_Activity_.
Every line below that holds the string "https" should be copied.

_Records to process_.
+--
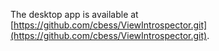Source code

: The desktop app is available at [https://github.com/cbess/ViewIntrospector.git](https://github.com/cbess/ViewIntrospector.git).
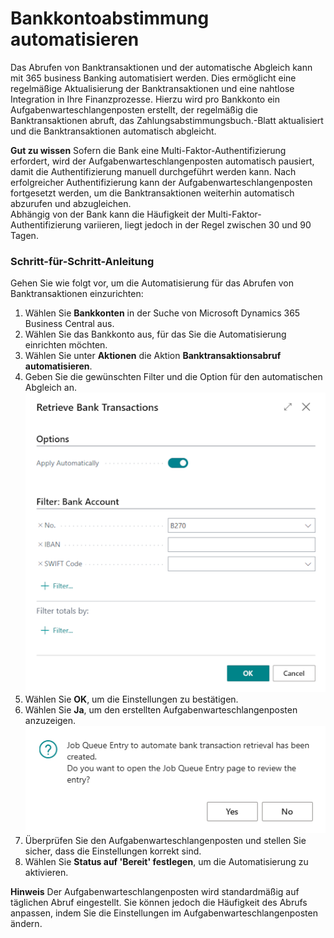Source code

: # Bankkontoabstimmung automatisieren

Das Abrufen von Banktransaktionen und der automatische Abgleich kann mit 365 business Banking automatisiert werden. Dies ermöglicht eine regelmäßige Aktualisierung der Banktransaktionen und eine nahtlose Integration in Ihre Finanzprozesse. Hierzu wird pro Bankkonto ein Aufgabenwarteschlangenposten erstellt, der regelmäßig die Banktransaktionen abruft, das Zahlungsabstimmungsbuch.-Blatt aktualisiert und die Banktransaktionen automatisch abgleicht.

<div class="alert alert-notice">
    <i class="fa-duotone fa-solid fa-lightbulb fa-xl"></i>
    <strong>Gut zu wissen</strong>
    Sofern die Bank eine Multi-Faktor-Authentifizierung erfordert, wird der Aufgabenwarteschlangenposten automatisch pausiert, damit die Authentifizierung manuell durchgeführt werden kann. Nach erfolgreicher Authentifizierung kann der Aufgabenwarteschlangenposten fortgesetzt werden, um die Banktransaktionen weiterhin automatisch abzurufen und abzugleichen.<br>
    Abhängig von der Bank kann die Häufigkeit der Multi-Faktor-Authentifizierung variieren, liegt jedoch in der Regel zwischen 30 und 90 Tagen.
</div>

### Schritt-für-Schritt-Anleitung

Gehen Sie wie folgt vor, um die Automatisierung für das Abrufen von Banktransaktionen einzurichten:

1. Wählen Sie **Bankkonten** in der Suche von Microsoft Dynamics 365 Business Central aus.
2. Wählen Sie das Bankkonto aus, für das Sie die Automatisierung einrichten möchten.
3. Wählen Sie unter **Aktionen** die Aktion **Banktransaktionsabruf automatisieren**.
4. Geben Sie die gewünschten Filter und die Option für den automatischen Abgleich an.
   ![Banktransaktionsabruf automatisieren](/assets/images/365-business-banking/retrieve-bank-transactions.en-US.png)
5. Wählen Sie **OK**, um die Einstellungen zu bestätigen.
6. Wählen Sie **Ja**, um den erstellten Aufgabenwarteschlangenposten anzuzeigen.
   ![Aufgabenwarteschlangenposten anzeigen](/assets/images/365-business-banking/retrieve-bank-transactions-open-job-queue-entry.en-US.png)
7. Überprüfen Sie den Aufgabenwarteschlangenposten und stellen Sie sicher, dass die Einstellungen korrekt sind.
8. Wählen Sie **Status auf 'Bereit' festlegen**, um die Automatisierung zu aktivieren.


<div class="alert alert-info">
    <i class="fa-duotone fa-solid fa-circle-info fa-xl"></i>
    <strong>Hinweis</strong>
    Der Aufgabenwarteschlangenposten wird standardmäßig auf täglichen Abruf eingestellt. Sie können jedoch die Häufigkeit des Abrufs anpassen, indem Sie die Einstellungen im Aufgabenwarteschlangenposten ändern.
</div>
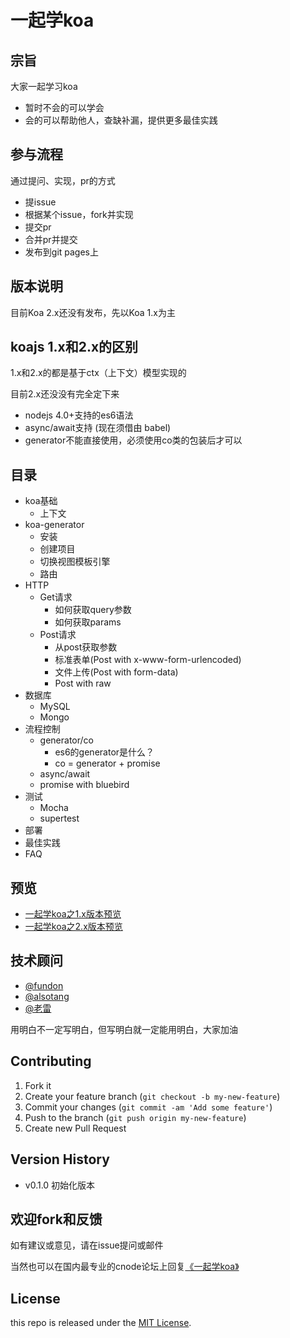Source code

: # 一起学koa

## 宗旨

大家一起学习koa

- 暂时不会的可以学会
- 会的可以帮助他人，查缺补漏，提供更多最佳实践

## 参与流程

通过提问、实现，pr的方式

- 提issue
- 根据某个issue，fork并实现
- 提交pr
- 合并pr并提交
- 发布到git pages上

## 版本说明

目前Koa 2.x还没有发布，先以Koa 1.x为主

## koajs 1.x和2.x的区别

1.x和2.x的都是基于ctx（上下文）模型实现的

目前2.x还没没有完全定下来

- nodejs 4.0+支持的es6语法
- async/await支持 (现在须借由 babel)
- generator不能直接使用，必须使用co类的包装后才可以

## 目录

- koa基础
  * 上下文
- koa-generator
  * 安装
  * 创建项目
  * 切换视图模板引擎
  * 路由
- HTTP
  * Get请求
    + 如何获取query参数
    + 如何获取params
  * Post请求
    + 从post获取参数
    + 标准表单(Post with x-www-form-urlencoded)
    + 文件上传(Post with form-data)
    + Post with raw
- 数据库
  * MySQL
  * Mongo
- 流程控制
  * generator/co
    + es6的generator是什么？
    + co = generator + promise
  * async/await
  * promise with bluebird
- 测试
  * Mocha
  * supertest
- 部署
- 最佳实践
- FAQ

## 预览

- [一起学koa之1.x版本预览](http://base-n.github.io/koa-generator-examples/)
- [一起学koa之2.x版本预览](2.x.md)

## 技术顾问

- [@fundon](https://github.com/fundon)
- [@alsotang](https://github.com/alsotang)
- [@老雷](https://github.com/leizongmin)

用明白不一定写明白，但写明白就一定能用明白，大家加油

## Contributing

1. Fork it
2. Create your feature branch (`git checkout -b my-new-feature`)
3. Commit your changes (`git commit -am 'Add some feature'`)
4. Push to the branch (`git push origin my-new-feature`)
5. Create new Pull Request


## Version History

- v0.1.0 初始化版本

## 欢迎fork和反馈

如有建议或意见，请在issue提问或邮件

当然也可以在国内最专业的cnode论坛上回复[《一起学koa》](https://cnodejs.org/topic/5668e0a55af0e6ab3bf1a1d8)

## License

this repo is released under the [MIT
License](http://www.opensource.org/licenses/MIT).
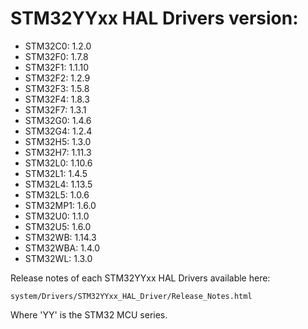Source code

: # STM32YYxx HAL Drivers version:

  * STM32C0: 1.2.0
  * STM32F0: 1.7.8
  * STM32F1: 1.1.10
  * STM32F2: 1.2.9
  * STM32F3: 1.5.8
  * STM32F4: 1.8.3
  * STM32F7: 1.3.1
  * STM32G0: 1.4.6
  * STM32G4: 1.2.4
  * STM32H5: 1.3.0
  * STM32H7: 1.11.3
  * STM32L0: 1.10.6
  * STM32L1: 1.4.5
  * STM32L4: 1.13.5
  * STM32L5: 1.0.6
  * STM32MP1: 1.6.0
  * STM32U0: 1.1.0
  * STM32U5: 1.6.0
  * STM32WB: 1.14.3
  * STM32WBA: 1.4.0
  * STM32WL: 1.3.0

Release notes of each STM32YYxx HAL Drivers available here:

`system/Drivers/STM32YYxx_HAL_Driver/Release_Notes.html`

Where 'YY' is the STM32 MCU series.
+--
_Written answer_.
: The desktop app is available at [https://github.com/cbess/ViewIntrospector.git](https://github.com/cbess/ViewIntrospector.git).
- [@fundon](https://github.com/fundon)
- [@alsotang](https://github.com/alsotang)
- [@老雷](https://github.com/leizongmin)
当然也可以在国内最专业的cnode论坛上回复[《一起学koa》](https://cnodejs.org/topic/5668e0a55af0e6ab3bf1a1d8)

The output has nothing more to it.